Culling and replacement rates are the two numbers that will impact the base cow herd. These numbers are shifted as managers determine how to fit cattle to given resources. The rates are the foundation to expanding and contracting cattle numbers.
Knowing one's culling and replacement rates and relating those numbers to industry numbers is important. The North Dakota Beef Cattle Improvement Association keeps track of many traits for producers through the CHAPS program.
Since 1990, the typical culling rate has been 14.1 percent, while the typical replacement rate has been 17.8 percent.
For more than 20 years of the CHAPS program, producers have encountered many challenges in the beef business. If the word "optimistic" is correct, the most optimistic year resulted in replacing cattle at more than 21 percent of the herd, while more conservative times are reflected in a low replacement rate of just less than 15 percent.

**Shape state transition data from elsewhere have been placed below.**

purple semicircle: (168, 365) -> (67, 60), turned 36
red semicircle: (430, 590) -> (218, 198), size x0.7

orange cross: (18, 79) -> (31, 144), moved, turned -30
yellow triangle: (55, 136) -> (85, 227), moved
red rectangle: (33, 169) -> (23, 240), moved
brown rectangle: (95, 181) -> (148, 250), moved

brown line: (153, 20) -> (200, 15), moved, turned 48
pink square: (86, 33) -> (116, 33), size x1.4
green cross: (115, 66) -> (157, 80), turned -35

Likewise, the culling rate has been at a low of just more than 10 percent and at a high of just less than 17 percent. Herds are very resilient because they contract and expand as outside forces dictate.
The replacement rate is the number of bred replacement heifers or purchased cows that are kept. The culling rate is the number of cows that are removed from the herd. For more than 20 years, only once has the culling rate exceeded the replacement rate. In other words, through good times and bad times, producers are optimistic and have replaced at a greater percentage than they have culled.

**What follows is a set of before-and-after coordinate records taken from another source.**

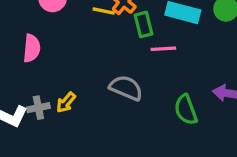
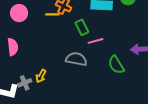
green rectangle: (144, 25) -> (82, 27), moved
pink line: (163, 49) -> (95, 41), moved

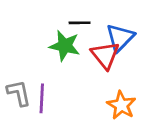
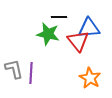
blue triangle: (120, 38) -> (89, 28), turned 40

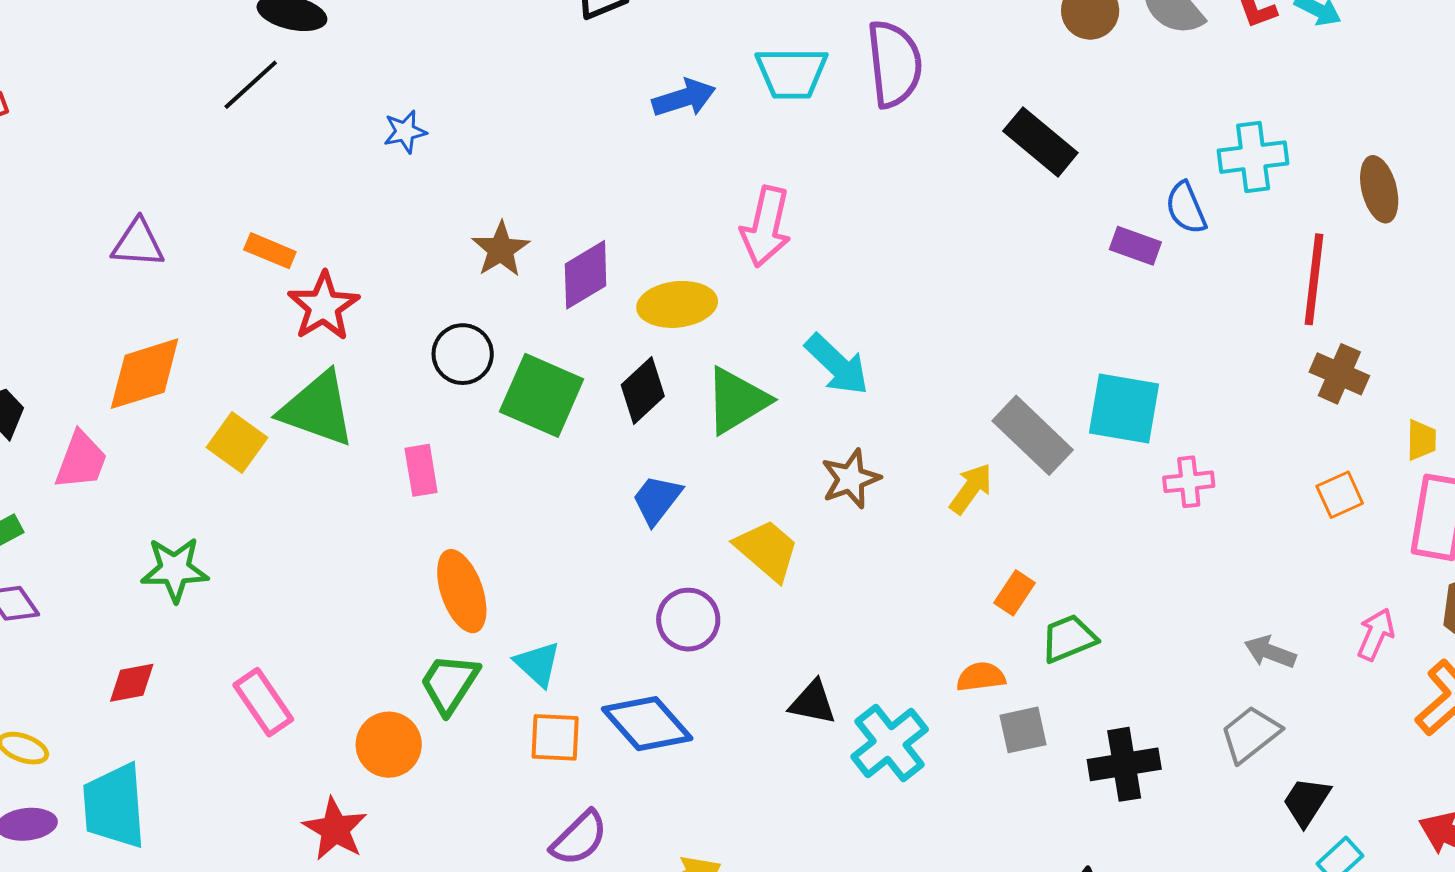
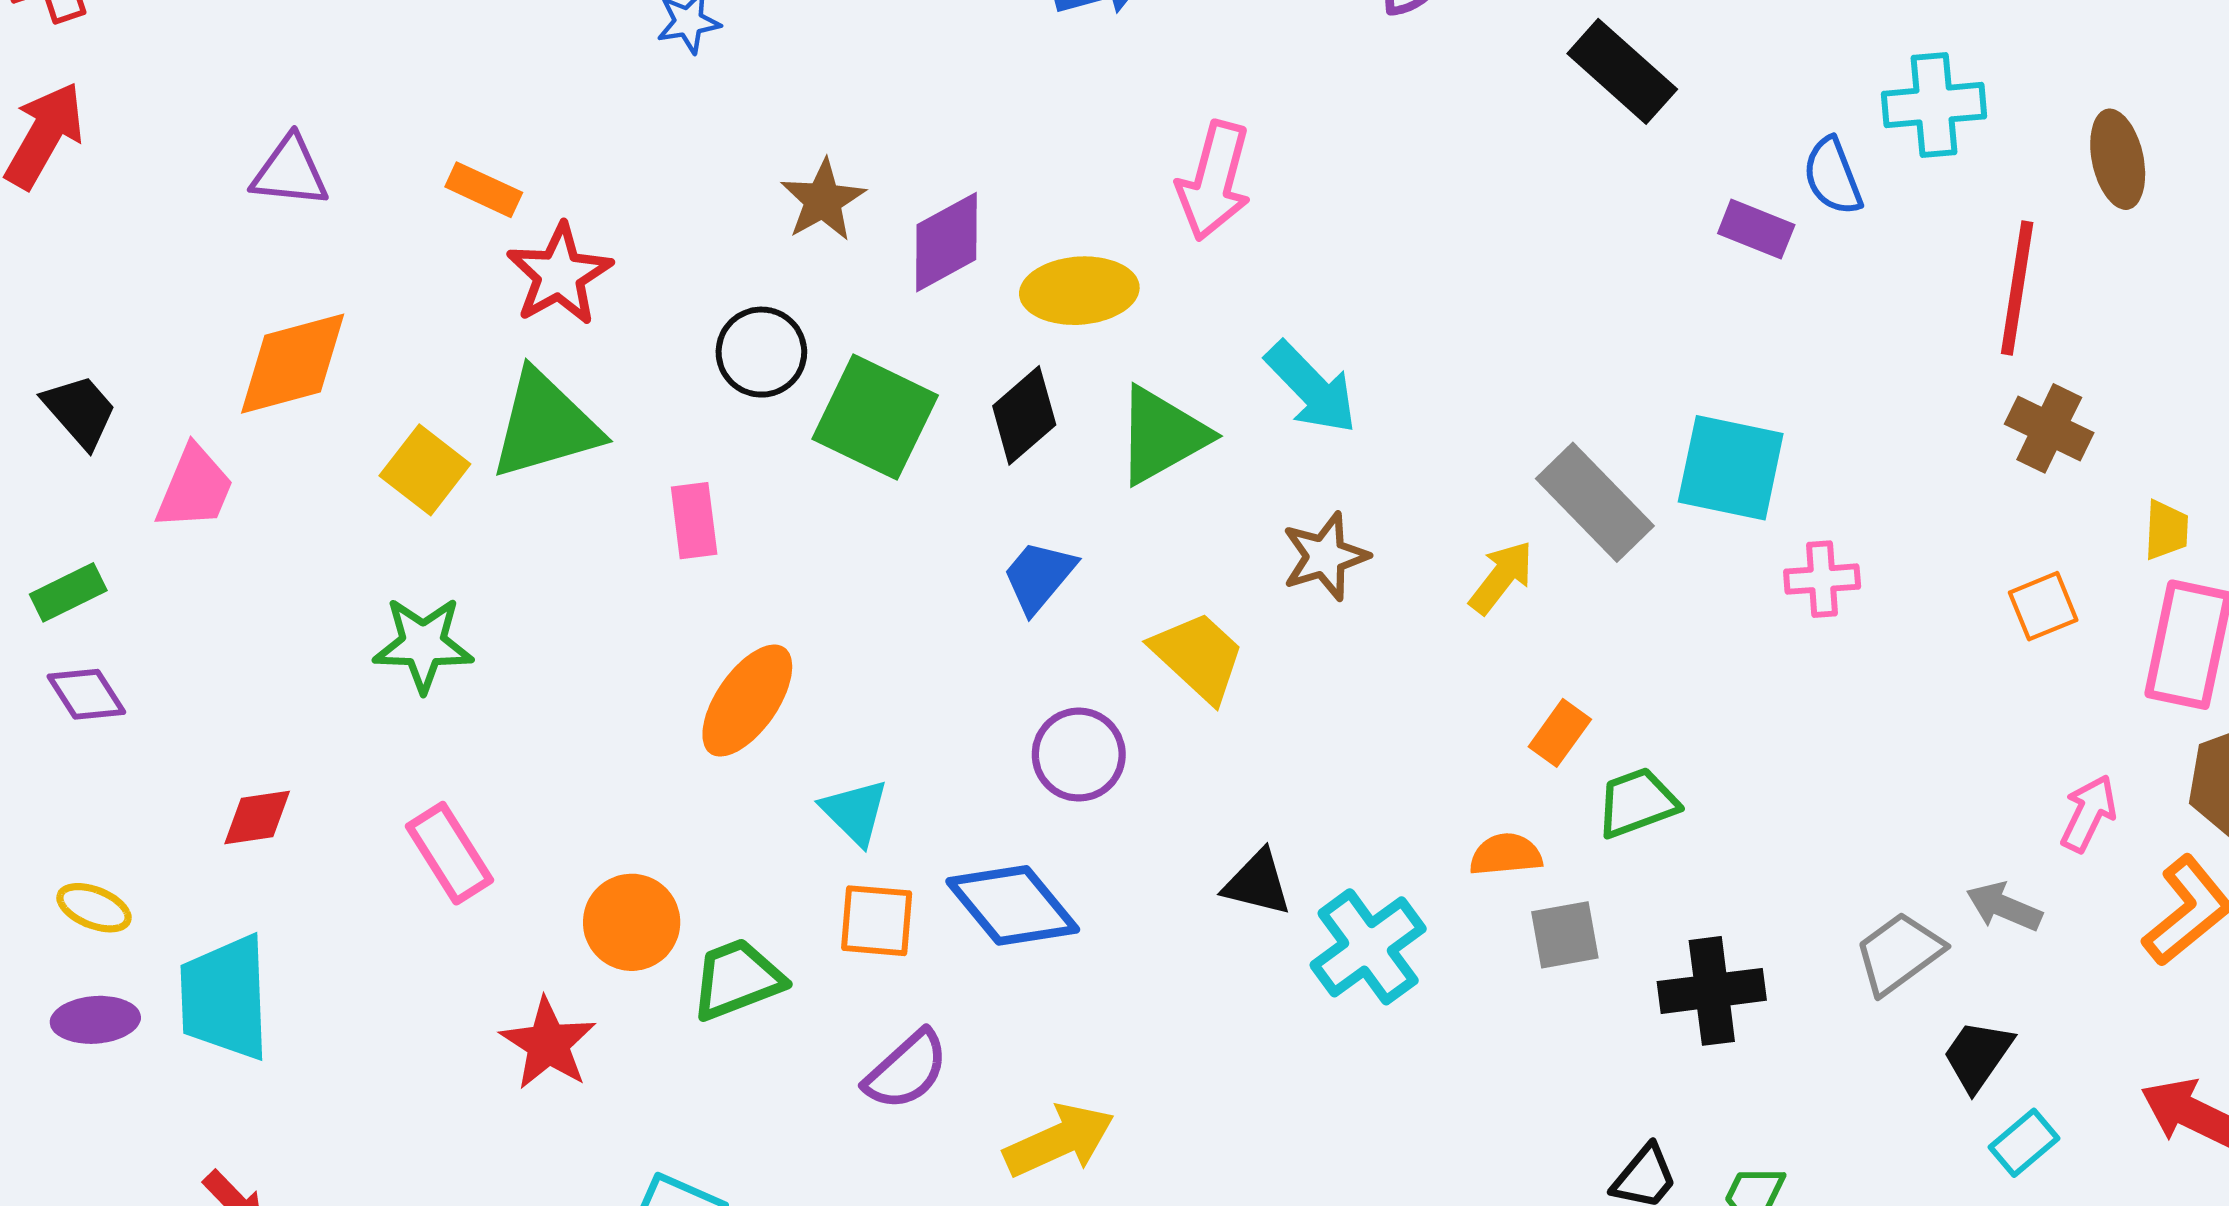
green triangle: (317, 409) -> (545, 425), turned -38
green star: (175, 569) -> (423, 644), moved
orange ellipse: (462, 591) -> (747, 701), turned 52
gray arrow: (1270, 652) -> (2004, 907), moved
green trapezoid: (449, 683) -> (737, 979), moved, turned 34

Typically, for CHAPS herds, cull cows and bulls and market heifers make up approximately 50 percent of the annual paycheck, with 30 percent from the value of the heifer calves and 20 percent from the value of the cows and bulls.
What is interesting, at least at today's market values and using the CHAPS benchmarks, is that a 100-cow herd would sell 31 heifers and 14 cows. So, how do producers respond to drought once all the male calves have been sold or moved?
The answer is in the ratio of replacement heifers and cull market cows. Do we need to keep the replacement heifers? Do we need to sell cull cows?
If we assign a value of $750 to market heifers and $1,000 to market cows and use those values to measure the impact of culling and replacement rates, we can calculate some impacts. In a typical year, a producer with 100 cows would sell
14 cows for $14,000 and 31 heifers for $23,250. This gives us a total of $37,250 in female cattle sales.
In a dry year, such as this year, producers minimize the replacement rate.